[[ SUPPLIED INFORMATION, beginning ]]
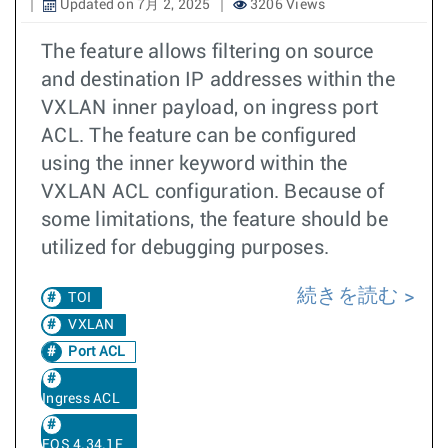
Updated on 7月 2, 2025
3206 Views
The feature allows filtering on source
and destination IP addresses within the
VXLAN inner payload, on ingress port
ACL. The feature can be configured
using the inner keyword within the
VXLAN ACL configuration. Because of
some limitations, the feature should be
utilized for debugging purposes.
続きを読む
TOI
VXLAN
Port ACL
Ingress ACL
EOS 4.34.1F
[[ SUPPLIED INFORMATION, end ]]
PROMPT
Beginning with the line that holds "using the inner keyword within the" and ending with the last line of the data, copy each line exactly and add nothing.

ANSWER TO THE PROBLEM
using the inner keyword within the
VXLAN ACL configuration. Because of
some limitations, the feature should be
utilized for debugging purposes.
続きを読む
TOI
VXLAN
Port ACL
Ingress ACL
EOS 4.34.1F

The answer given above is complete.